Extracted entries -
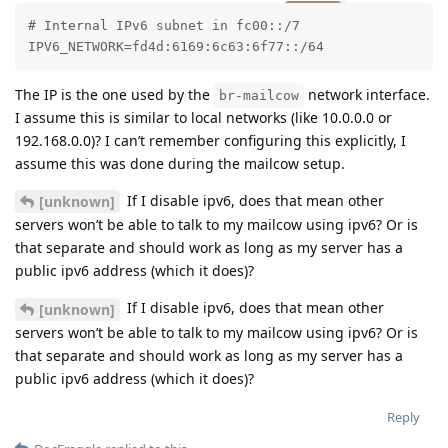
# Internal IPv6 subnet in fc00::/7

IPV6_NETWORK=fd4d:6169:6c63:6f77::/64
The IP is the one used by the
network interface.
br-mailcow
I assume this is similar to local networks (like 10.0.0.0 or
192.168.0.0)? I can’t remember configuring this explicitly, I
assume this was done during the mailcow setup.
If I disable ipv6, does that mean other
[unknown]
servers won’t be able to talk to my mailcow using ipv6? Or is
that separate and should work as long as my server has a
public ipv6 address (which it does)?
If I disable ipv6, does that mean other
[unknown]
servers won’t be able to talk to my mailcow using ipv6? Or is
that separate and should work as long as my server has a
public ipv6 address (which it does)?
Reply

Work to be completed -
Begin at the top of the records above and retype each line exactly until the line containing "192.168.0.0)? I can’t", which is included. Skip all pictures.

Written response -
# Internal IPv6 subnet in fc00::/7

IPV6_NETWORK=fd4d:6169:6c63:6f77::/64
The IP is the one used by the
network interface.
br-mailcow
I assume this is similar to local networks (like 10.0.0.0 or
192.168.0.0)? I can’t remember configuring this explicitly, I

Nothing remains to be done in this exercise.